START Supplied data

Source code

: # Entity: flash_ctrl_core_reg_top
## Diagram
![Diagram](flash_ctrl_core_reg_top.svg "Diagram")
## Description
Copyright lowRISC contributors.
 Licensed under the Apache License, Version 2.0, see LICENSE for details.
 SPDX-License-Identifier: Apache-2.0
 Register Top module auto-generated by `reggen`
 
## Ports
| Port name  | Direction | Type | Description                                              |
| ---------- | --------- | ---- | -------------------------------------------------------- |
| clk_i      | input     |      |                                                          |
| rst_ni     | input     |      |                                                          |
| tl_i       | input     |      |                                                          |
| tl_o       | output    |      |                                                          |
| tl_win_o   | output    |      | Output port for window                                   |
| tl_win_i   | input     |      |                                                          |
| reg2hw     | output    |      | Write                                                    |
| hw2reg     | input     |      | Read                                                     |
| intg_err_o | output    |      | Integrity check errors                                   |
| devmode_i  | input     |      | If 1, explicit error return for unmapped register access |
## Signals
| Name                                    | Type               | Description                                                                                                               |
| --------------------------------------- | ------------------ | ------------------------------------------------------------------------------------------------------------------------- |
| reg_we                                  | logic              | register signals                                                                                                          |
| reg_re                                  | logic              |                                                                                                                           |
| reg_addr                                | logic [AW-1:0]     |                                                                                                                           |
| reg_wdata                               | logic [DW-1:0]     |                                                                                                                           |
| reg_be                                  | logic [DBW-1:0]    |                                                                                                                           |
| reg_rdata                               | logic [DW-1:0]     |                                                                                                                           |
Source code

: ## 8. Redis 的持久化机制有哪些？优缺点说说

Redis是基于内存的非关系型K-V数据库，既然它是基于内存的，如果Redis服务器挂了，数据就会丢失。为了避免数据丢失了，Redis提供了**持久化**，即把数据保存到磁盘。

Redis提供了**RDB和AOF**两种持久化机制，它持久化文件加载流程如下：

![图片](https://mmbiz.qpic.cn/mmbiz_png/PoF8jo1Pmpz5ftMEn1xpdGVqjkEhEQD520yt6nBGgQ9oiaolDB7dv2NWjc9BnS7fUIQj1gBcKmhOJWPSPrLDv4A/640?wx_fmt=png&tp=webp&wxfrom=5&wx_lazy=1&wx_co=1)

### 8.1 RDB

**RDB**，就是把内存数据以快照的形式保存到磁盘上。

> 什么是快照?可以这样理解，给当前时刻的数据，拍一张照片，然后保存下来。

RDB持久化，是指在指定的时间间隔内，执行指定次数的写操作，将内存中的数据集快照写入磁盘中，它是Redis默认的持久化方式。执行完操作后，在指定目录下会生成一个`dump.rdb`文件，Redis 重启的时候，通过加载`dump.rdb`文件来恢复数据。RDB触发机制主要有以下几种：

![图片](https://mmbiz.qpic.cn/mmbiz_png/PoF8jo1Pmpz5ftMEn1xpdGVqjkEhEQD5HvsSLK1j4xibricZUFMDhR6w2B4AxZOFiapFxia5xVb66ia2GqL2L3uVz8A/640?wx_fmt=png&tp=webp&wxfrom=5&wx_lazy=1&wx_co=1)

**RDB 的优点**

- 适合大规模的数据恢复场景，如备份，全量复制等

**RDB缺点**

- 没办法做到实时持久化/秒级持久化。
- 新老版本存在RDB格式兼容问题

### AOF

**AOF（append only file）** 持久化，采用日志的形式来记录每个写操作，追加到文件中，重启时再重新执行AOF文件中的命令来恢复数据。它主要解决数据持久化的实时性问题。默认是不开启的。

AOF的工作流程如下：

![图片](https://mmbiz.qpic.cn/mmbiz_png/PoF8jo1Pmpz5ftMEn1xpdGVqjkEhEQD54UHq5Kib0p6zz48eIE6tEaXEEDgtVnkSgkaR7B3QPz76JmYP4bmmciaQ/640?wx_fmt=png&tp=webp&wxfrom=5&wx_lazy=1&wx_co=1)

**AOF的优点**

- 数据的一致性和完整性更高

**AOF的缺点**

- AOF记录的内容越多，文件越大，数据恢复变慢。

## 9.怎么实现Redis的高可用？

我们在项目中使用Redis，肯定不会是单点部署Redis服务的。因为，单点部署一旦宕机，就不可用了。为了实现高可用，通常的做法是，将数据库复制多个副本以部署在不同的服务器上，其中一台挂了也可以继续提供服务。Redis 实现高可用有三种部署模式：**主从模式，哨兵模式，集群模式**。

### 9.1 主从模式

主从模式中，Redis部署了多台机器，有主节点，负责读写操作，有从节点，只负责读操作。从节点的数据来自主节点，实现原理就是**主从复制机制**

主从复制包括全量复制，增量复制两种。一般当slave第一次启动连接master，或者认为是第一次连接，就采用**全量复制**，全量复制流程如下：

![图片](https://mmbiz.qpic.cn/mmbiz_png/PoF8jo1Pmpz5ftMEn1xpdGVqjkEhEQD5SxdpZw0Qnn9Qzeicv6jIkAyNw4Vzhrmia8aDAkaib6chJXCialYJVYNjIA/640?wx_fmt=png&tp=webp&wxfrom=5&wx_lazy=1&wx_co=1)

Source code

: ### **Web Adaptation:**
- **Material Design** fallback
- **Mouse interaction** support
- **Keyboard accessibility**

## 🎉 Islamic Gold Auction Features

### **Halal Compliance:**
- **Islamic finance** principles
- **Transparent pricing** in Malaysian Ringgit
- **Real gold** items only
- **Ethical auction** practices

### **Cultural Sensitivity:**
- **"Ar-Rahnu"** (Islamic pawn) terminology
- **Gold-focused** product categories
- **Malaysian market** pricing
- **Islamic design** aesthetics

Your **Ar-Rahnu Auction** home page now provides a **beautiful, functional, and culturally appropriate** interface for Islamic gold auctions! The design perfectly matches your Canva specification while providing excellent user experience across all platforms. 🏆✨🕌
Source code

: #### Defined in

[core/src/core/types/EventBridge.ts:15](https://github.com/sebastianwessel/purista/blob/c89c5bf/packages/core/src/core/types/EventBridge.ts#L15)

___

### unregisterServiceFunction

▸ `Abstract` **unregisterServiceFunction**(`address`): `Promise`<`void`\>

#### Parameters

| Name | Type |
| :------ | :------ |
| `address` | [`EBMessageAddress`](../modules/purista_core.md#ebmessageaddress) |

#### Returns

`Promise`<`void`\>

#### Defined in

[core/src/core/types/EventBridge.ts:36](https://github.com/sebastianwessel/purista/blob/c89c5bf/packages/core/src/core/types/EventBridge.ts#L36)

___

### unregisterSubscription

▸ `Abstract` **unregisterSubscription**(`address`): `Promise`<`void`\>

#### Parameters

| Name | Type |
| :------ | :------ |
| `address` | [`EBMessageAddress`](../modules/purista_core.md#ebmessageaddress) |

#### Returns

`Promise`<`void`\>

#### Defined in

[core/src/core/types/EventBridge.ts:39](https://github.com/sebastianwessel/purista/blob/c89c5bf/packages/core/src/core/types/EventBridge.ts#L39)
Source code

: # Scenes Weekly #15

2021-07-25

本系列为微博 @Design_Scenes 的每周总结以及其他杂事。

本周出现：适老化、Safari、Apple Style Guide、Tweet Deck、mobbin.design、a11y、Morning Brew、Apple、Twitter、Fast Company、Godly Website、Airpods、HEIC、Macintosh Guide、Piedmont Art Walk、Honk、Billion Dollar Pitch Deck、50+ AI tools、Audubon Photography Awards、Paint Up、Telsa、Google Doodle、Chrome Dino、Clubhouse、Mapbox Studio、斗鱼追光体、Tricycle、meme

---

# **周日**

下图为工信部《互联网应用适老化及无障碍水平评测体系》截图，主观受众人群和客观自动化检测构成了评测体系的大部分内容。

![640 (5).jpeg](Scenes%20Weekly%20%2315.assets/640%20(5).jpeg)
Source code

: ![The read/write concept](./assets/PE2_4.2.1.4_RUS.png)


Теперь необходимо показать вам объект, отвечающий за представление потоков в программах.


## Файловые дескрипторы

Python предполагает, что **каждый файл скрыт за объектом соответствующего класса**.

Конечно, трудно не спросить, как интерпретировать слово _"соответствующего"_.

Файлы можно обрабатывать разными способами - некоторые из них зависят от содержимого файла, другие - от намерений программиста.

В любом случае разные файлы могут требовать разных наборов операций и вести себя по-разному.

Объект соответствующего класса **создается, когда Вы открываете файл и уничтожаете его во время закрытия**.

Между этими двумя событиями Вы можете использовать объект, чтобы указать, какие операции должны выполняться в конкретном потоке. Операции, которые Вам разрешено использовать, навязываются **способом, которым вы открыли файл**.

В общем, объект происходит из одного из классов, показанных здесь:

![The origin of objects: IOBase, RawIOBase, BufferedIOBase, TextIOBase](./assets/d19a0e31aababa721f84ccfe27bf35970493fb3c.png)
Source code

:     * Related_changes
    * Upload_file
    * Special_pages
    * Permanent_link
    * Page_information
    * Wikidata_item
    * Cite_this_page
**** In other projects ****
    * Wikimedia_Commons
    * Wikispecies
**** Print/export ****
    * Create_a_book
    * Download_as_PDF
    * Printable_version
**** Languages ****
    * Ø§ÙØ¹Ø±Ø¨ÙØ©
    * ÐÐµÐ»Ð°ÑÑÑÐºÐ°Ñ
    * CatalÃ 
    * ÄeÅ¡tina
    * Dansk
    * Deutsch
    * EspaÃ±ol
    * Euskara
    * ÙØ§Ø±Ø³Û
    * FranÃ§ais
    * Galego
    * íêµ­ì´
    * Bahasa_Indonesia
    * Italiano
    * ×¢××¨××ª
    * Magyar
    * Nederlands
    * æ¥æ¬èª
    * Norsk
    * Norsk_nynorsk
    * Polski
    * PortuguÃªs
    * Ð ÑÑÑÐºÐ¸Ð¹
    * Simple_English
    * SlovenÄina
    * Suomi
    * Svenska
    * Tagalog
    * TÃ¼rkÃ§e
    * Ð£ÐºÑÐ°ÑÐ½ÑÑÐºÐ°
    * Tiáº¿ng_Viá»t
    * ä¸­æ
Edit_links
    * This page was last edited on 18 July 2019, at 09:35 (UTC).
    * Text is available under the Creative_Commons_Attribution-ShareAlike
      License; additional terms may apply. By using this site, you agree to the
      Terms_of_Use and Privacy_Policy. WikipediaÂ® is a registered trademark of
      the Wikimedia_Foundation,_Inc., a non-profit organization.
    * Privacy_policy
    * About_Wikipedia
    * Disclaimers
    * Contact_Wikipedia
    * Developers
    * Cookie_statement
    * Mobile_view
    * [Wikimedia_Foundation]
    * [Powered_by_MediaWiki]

END Supplied data

### Directions
Going back over the entries above, copy word for word every line from the one that has "- **Transparent pricing**" on through the one that has "- **Islamic design** aesthetics".

### Exercise answer
- **Transparent pricing** in Malaysian Ringgit
- **Real gold** items only
- **Ethical auction** practices

### **Cultural Sensitivity:**
- **"Ar-Rahnu"** (Islamic pawn) terminology
- **Gold-focused** product categories
- **Malaysian market** pricing
- **Islamic design** aesthetics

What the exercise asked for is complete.